Scientists at Lausanne’s federal technology institute EPFL have discovered that alpine streams emit higher levels of carbon-dioxide (CO2) after a warmer than normal winter.

Swiss scientists: climate change raises CO2 emissions from alpine streams
Photo: EPFL
Alpine lakes and rivers emit a large amount of CO2 into the atmosphere as a naturally occurring phenomenon, said EPLF in a press release. But in a ‘normal’ winter, they absorb more than they emit.
 
However in a new study comparing CO2 levels over two consecutive winters, scientists discovered that after a warm winter with little snow, the streams release more CO2 than they absorb.
 
“After a normal winter, our study showed that during a 70-day ‘magic window’, the streams absorb more carbon dioxide through photosynthesis than they produce naturally,” explained Amber Ulseth, a researcher at the EPFL lab that carried out the research. 
 
“After a warm winter with very little snowfall, more production of CO2 takes place during the spring, which means that the streams release more carbon-dioxide than they absorb.
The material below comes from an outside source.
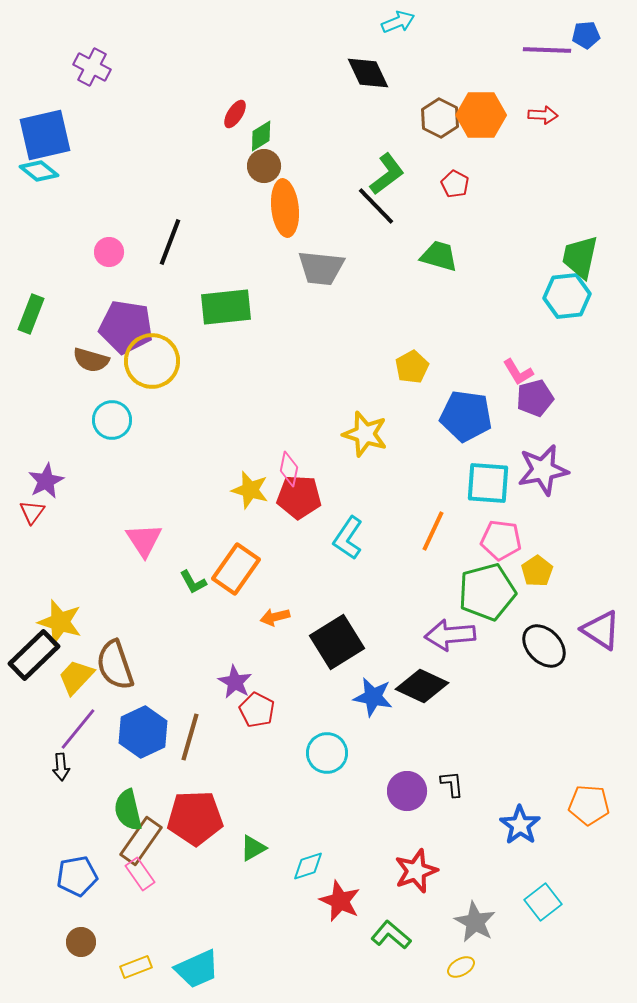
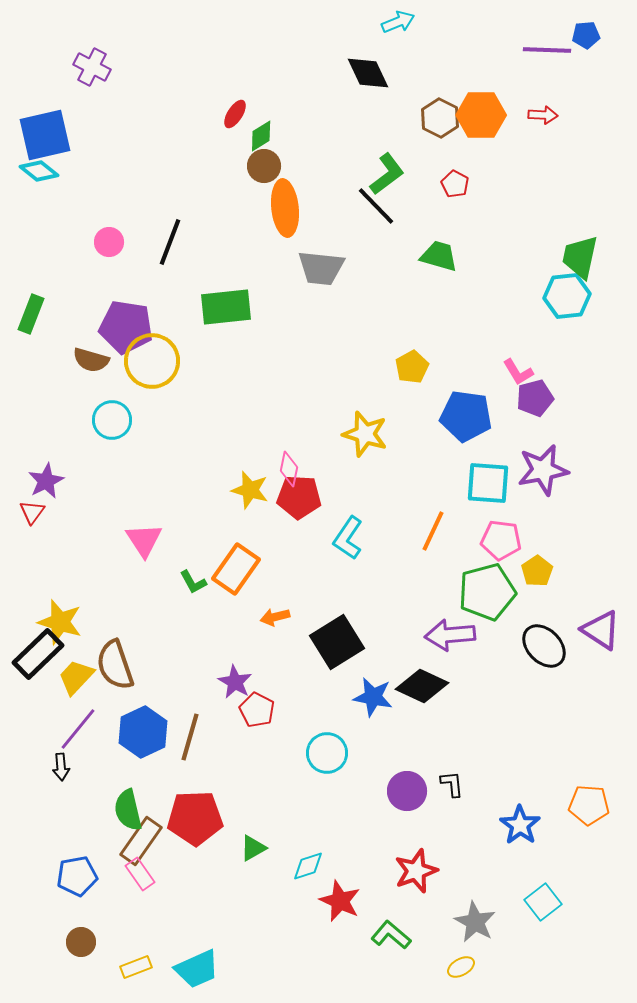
pink circle at (109, 252): moved 10 px up
black rectangle at (34, 655): moved 4 px right, 1 px up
There is no magic window, and the alpine streams become a net producer of CO2.”
 
To collect the data, researchers placed state-of-the-art environmental sensors in 12 streams in the Austrian foothills. 
 
Every five minutes the sensors measured the water ecosystem, including light intensity, temperature and oxygen levels. 
 
“By collecting data every five minutes we could really take each stream’s pulse and measure the metabolism of the entire ecosystem,” said Ulseth.
 
The study is the first of its kind to show the impact of climate change on the global carbon cycle in alpine streams, according to the lab’s director and co-author of the study Tom Battin. 
 
His team is now expanding the study in a three-year phase which in which researchers will monitor streams in the Swiss cantons of Valais and Vaud.
 
Lately winters in Switzerland have been warmer than ever with lower amounts of snow. Last December was the driest in Switzerland for 150 years
 
 
The Swiss parliament this week voted to ratify the Paris climate accord, which commits Switzerland to cutting its carbon emissions in half by 2030.